Imagine this: It’s Wednesday, 10 a.m. (Thursday if it’s 2016 or later).

I watch as a volunteer trips over her feet crossing through two lanes of traffic at the North University and Fletcher Street intersection. She drops a handful of candle wicks in the middle of the intersection as she does a run-walk to the Diag. She’s on her way to the Art Activity Zone, which is sponsoring The Rudolf Steiner School of Ann Arbor in their “Burning Bright at the Fair,” an art project that involves the creation of beeswax candles.

She snatches them up, right next to my front car bumper as I wait at the stop sign in the crowded intersection. The streets of Ann Arbor are slowly coming alive as Fair goers trickle in from the outskirts, unloading in hoards out of AAATA buses and Trinity Park and Ride Shuttles.

I took the wrong way to work, veering right to take Washtenaw because I thought it might not be as busy as my usual Packard Street route.

That was a huge mistake.


The Ann Arbor Art Fair actually consists of four separate art fairs combined for ease of services — the Ann Arbor Street Fair, the State Street Art Fair, the Ann Arbor Summer Art Fair and Ann Arbor’s South University Art Fair. The eldest, the Ann Arbor Street Fair is celebrating its 56th year. The others are 48-, 46- and 16-years-old, respectively.

Attractions at the Art Fair are highly expansive. Demonstrations on North University include printmaking, ceramics, photography, drawing and wood projects. Artist exhibits, in all sorts of mediums, throughout all four fairs can be located on the official art fair map. The Diag will be host to the Art Activity Zone, where at least five “kid-friendly” art projects open to all of the public from 11 a.m. to 6 p.m. The Art Fair Main Stage is located on the corner of Willard and Church Street and will feature artists such as the Cadillac Cowboys and Ann Arbor’s Keri Lynn Roche.

This year, the Art Fair has four featured artists. Chuck Wimmer, Katie Hofacker, Dylan Strzynski and Ralph Rankin, that will be featured by Ann Arbor’s South University Art Fair, the Ann Arbor Summer Art Fair, the Ann Arbor Street Fair and the State Street Art Fair, respectively.


The streets are filled with booths, tents and stands, selling food, cheap crafts and cliché paintings meant for lakeside cottages. A variety of fair-goers crowd the streets, mingling with artists and other pedestrians as they make their way through the collections.

I’m finally able to get to the parking spot I rent from a student who lives on Packard Street. I arrive at work after an eight minute speed-walk through a field of white tents. Maynard Street is covered with artist exhibits and stands with cute, but cheaply made earrings for sale at $10 a piece. I arrive at work and my coworker, running around hurriedly behind the counter, looks frazzled, her hair falling out of her ponytail in small, ombre wisps.
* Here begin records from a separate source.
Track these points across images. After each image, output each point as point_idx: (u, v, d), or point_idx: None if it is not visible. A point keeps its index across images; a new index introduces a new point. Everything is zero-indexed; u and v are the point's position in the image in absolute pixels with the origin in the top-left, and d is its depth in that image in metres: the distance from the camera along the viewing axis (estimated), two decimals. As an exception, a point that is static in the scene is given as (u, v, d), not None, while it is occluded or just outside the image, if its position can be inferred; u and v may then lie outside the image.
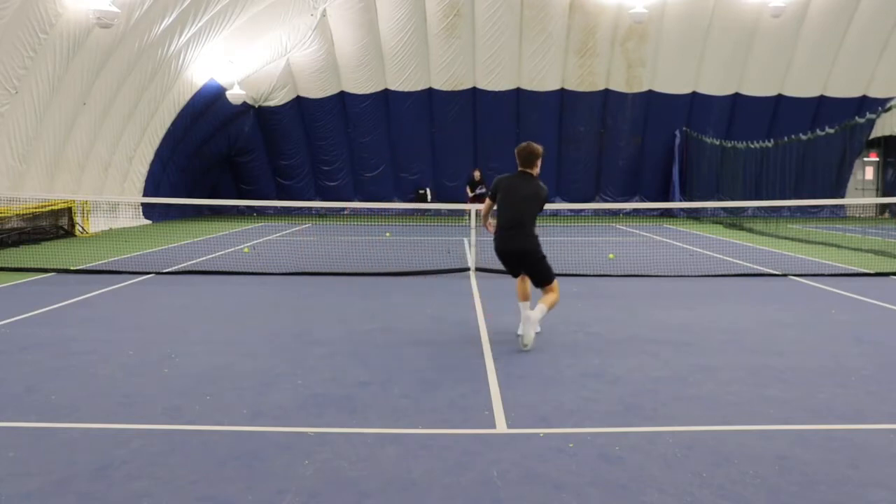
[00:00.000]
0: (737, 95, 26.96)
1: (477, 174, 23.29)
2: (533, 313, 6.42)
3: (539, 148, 6.70)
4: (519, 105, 26.56)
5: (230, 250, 14.71)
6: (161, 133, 21.70)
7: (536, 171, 6.69)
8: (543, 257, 6.61)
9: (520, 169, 6.69)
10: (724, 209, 24.80)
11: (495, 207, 6.77)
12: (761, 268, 11.96)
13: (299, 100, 26.30)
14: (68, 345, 6.52)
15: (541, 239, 6.67)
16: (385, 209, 25.45)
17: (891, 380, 5.49)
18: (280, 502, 3.42)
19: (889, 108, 20.93)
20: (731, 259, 13.35)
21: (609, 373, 5.64)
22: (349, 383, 5.34)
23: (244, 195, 26.84)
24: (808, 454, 4.01)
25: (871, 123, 24.99)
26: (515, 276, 6.85)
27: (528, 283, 6.79)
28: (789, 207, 25.47)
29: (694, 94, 26.80)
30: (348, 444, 4.14)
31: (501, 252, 6.66)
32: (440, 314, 8.03)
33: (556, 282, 6.70)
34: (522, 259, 6.61)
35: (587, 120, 26.96)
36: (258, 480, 3.65)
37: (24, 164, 15.92)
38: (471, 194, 23.16)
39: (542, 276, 6.64)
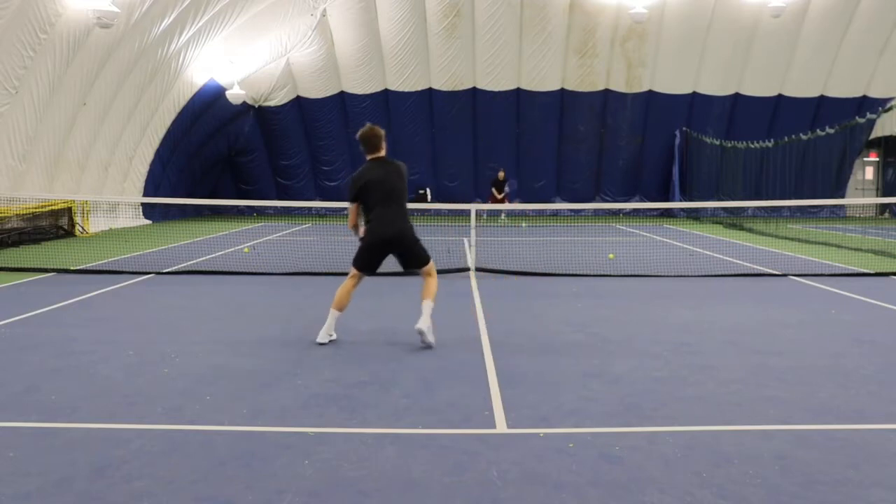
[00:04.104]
0: (737, 95, 26.97)
1: (501, 174, 23.53)
2: (424, 320, 6.30)
3: (381, 129, 6.55)
4: (519, 105, 26.56)
5: (230, 250, 14.71)
6: (161, 133, 21.70)
7: (384, 152, 6.54)
8: (419, 239, 6.55)
9: (370, 157, 6.51)
10: (724, 209, 24.80)
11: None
12: (761, 268, 11.96)
13: (299, 100, 26.30)
14: (68, 345, 6.52)
15: (542, 238, 6.67)
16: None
17: (891, 380, 5.49)
18: (280, 502, 3.42)
19: (889, 108, 20.93)
20: (731, 259, 13.35)
21: (609, 373, 5.64)
22: (349, 383, 5.34)
23: (244, 195, 26.84)
24: (808, 454, 4.01)
25: (871, 123, 24.98)
26: (372, 271, 6.62)
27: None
28: (789, 207, 25.47)
29: (694, 94, 26.81)
30: (348, 444, 4.14)
31: (381, 239, 6.40)
32: (440, 314, 8.01)
33: (432, 262, 6.63)
34: (401, 243, 6.44)
35: (587, 120, 26.97)
36: (258, 480, 3.65)
37: (24, 164, 15.92)
38: (499, 196, 23.45)
39: (422, 256, 6.54)
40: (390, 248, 6.50)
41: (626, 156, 27.66)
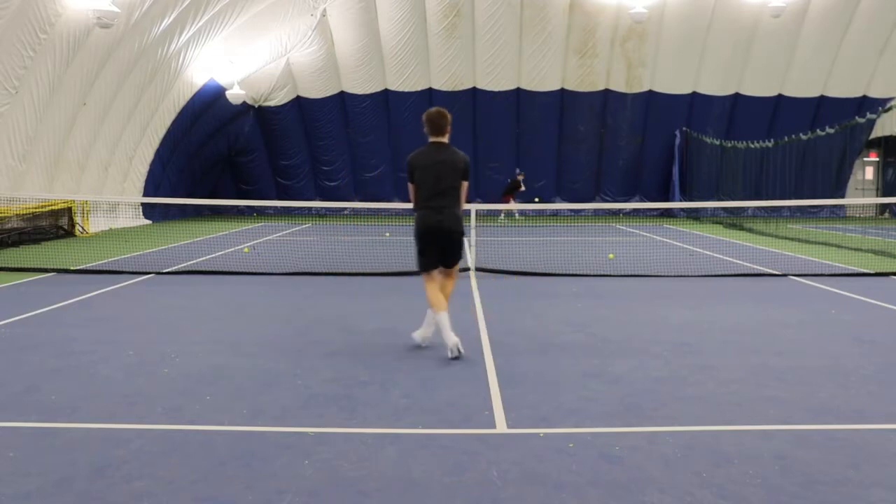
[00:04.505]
0: (737, 95, 26.98)
1: (521, 177, 23.83)
2: (429, 322, 6.27)
3: (448, 113, 6.27)
4: (519, 105, 26.57)
5: (230, 250, 14.71)
6: (161, 133, 21.71)
7: (446, 138, 6.23)
8: (461, 237, 6.26)
9: (431, 139, 6.21)
10: (724, 209, 24.81)
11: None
12: (761, 268, 11.96)
13: (299, 100, 26.31)
14: (68, 345, 6.52)
15: (540, 238, 6.64)
16: (385, 209, 25.45)
17: (891, 380, 5.49)
18: (280, 502, 3.42)
19: (889, 108, 20.93)
20: (731, 259, 13.35)
21: (609, 373, 5.63)
22: (349, 383, 5.34)
23: (244, 195, 26.85)
24: (808, 454, 4.01)
25: (871, 123, 25.00)
26: (431, 267, 6.24)
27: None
28: (789, 207, 25.49)
29: (694, 94, 26.81)
30: (348, 444, 4.14)
31: (423, 229, 6.12)
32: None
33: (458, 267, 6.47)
34: (440, 236, 6.13)
35: (587, 120, 26.98)
36: (258, 480, 3.65)
37: (24, 164, 15.92)
38: (515, 191, 23.84)
39: (456, 257, 6.29)
40: (433, 238, 6.17)
41: (626, 156, 27.67)
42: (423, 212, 6.18)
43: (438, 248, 6.22)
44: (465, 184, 6.30)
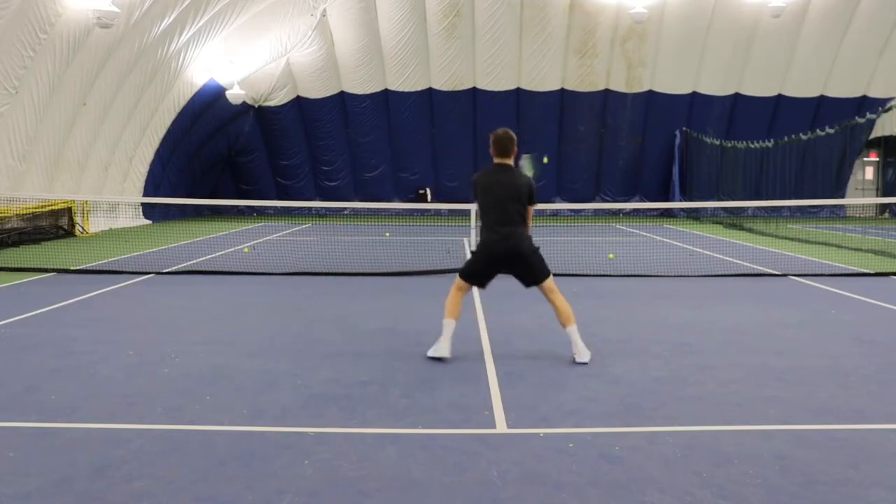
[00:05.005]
0: (737, 95, 26.98)
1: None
2: (579, 352, 5.87)
3: (513, 134, 6.13)
4: (519, 105, 26.57)
5: (230, 250, 14.71)
6: (161, 133, 21.71)
7: (512, 160, 6.11)
8: (537, 249, 6.05)
9: (495, 161, 6.08)
10: (724, 209, 24.81)
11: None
12: (761, 268, 11.96)
13: (299, 100, 26.31)
14: (68, 345, 6.51)
15: (540, 238, 6.62)
16: (385, 209, 25.47)
17: (891, 380, 5.49)
18: (280, 502, 3.42)
19: (889, 108, 20.94)
20: (731, 259, 13.35)
21: (609, 373, 5.63)
22: (349, 383, 5.34)
23: (244, 195, 26.85)
24: (808, 454, 4.01)
25: (871, 123, 25.00)
26: (471, 279, 6.17)
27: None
28: (789, 207, 25.49)
29: (694, 94, 26.81)
30: (348, 444, 4.14)
31: (484, 253, 6.00)
32: (440, 314, 8.01)
33: (551, 278, 6.12)
34: (507, 259, 5.96)
35: (587, 120, 26.98)
36: (258, 480, 3.65)
37: (24, 164, 15.93)
38: None
39: (537, 271, 6.00)
40: (496, 263, 6.02)
41: (626, 156, 27.67)
42: (484, 233, 6.05)
43: (493, 268, 6.08)
44: (531, 208, 6.14)
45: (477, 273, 6.16)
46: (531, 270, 6.02)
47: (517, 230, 5.95)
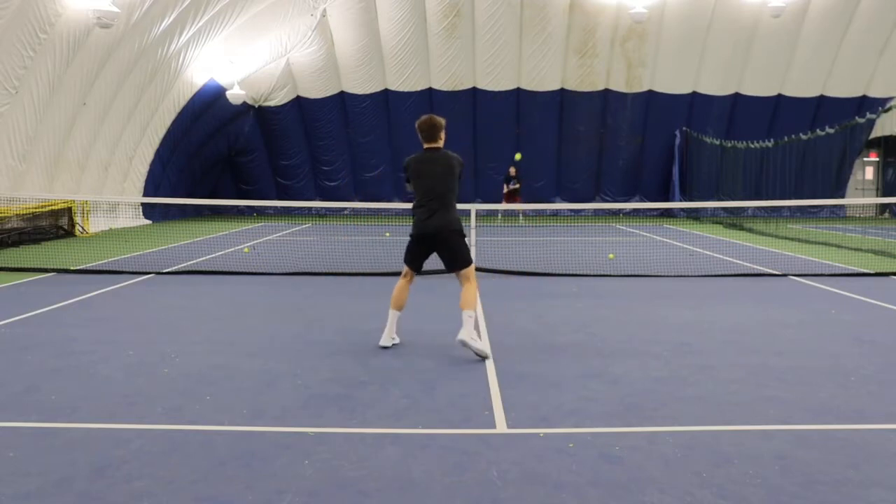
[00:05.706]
0: (737, 95, 26.97)
1: (512, 170, 23.40)
2: (465, 330, 5.90)
3: (441, 120, 6.47)
4: (519, 105, 26.56)
5: (230, 250, 14.71)
6: (161, 133, 21.71)
7: (441, 143, 6.44)
8: (464, 235, 6.28)
9: (425, 146, 6.42)
10: (724, 209, 24.80)
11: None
12: (761, 268, 11.96)
13: (299, 100, 26.31)
14: (68, 345, 6.52)
15: (540, 238, 6.62)
16: (385, 209, 25.46)
17: (891, 380, 5.49)
18: (280, 502, 3.42)
19: (889, 108, 20.93)
20: (731, 259, 13.35)
21: (609, 373, 5.63)
22: (349, 383, 5.34)
23: (244, 195, 26.85)
24: (808, 454, 4.01)
25: (871, 123, 24.99)
26: (417, 269, 6.37)
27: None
28: (789, 207, 25.48)
29: (694, 94, 26.80)
30: (348, 444, 4.14)
31: (418, 234, 6.22)
32: (440, 314, 8.02)
33: (472, 266, 6.29)
34: (437, 240, 6.17)
35: (587, 120, 26.97)
36: (258, 480, 3.65)
37: (24, 164, 15.92)
38: (505, 190, 23.28)
39: (460, 257, 6.21)
40: (428, 244, 6.25)
41: (626, 156, 27.66)
42: (416, 213, 6.31)
43: (423, 248, 6.29)
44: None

Six people wait in line at the register as the two employees on shift scurry around, trying to finish their tasks and help the customers that keep piling in.

I grab an apron and jump in.

The day goes by in a blur. Our sales are higher than they’ve been all summer, and our stock is depleted. Twelve people came in asking for a glass of water; our store policy is to only give water glasses to customers who have bought something. I caved and gave a glass to the 12-year-old. Who can deny a kid?

I watched my boss chase five people down when they tried to use the bathroom without making a purchase. She’s maybe 5’2”, with a tiny frame and a demanding, but well-meaning, demeanor. Some pedestrians snuck by her without a second glance, freely using the restrooms and tables at their convenience.

The worst, of course, is the rude customers — the people who believe everything is about them and everyone else should realize that. They exhibit disgusting behavior and make the transaction a living hell for everyone involved. Luckily, there are usually only a few of them.

I finish my shift around 6 p.m. and find the streets have begun to empty. I walk tiredly back to my car, preparing myself mentally for the next three days.

The Art Fair, with its highly annoying hoards of people and parking nightmare, has its charm. It’s an annual tradition and a celebration of art. The original Art Fair’s goal, after all, is to “increase public knowledge and appreciation for contemporary fine arts and fine crafts by creating opportunities that connect artists, the Ann Arbor community and the general public to their mutual benefit, culminating in a top quality juried street art fair.”

In the end, how can any celebration of art, no matter how pretentious, really be that bad?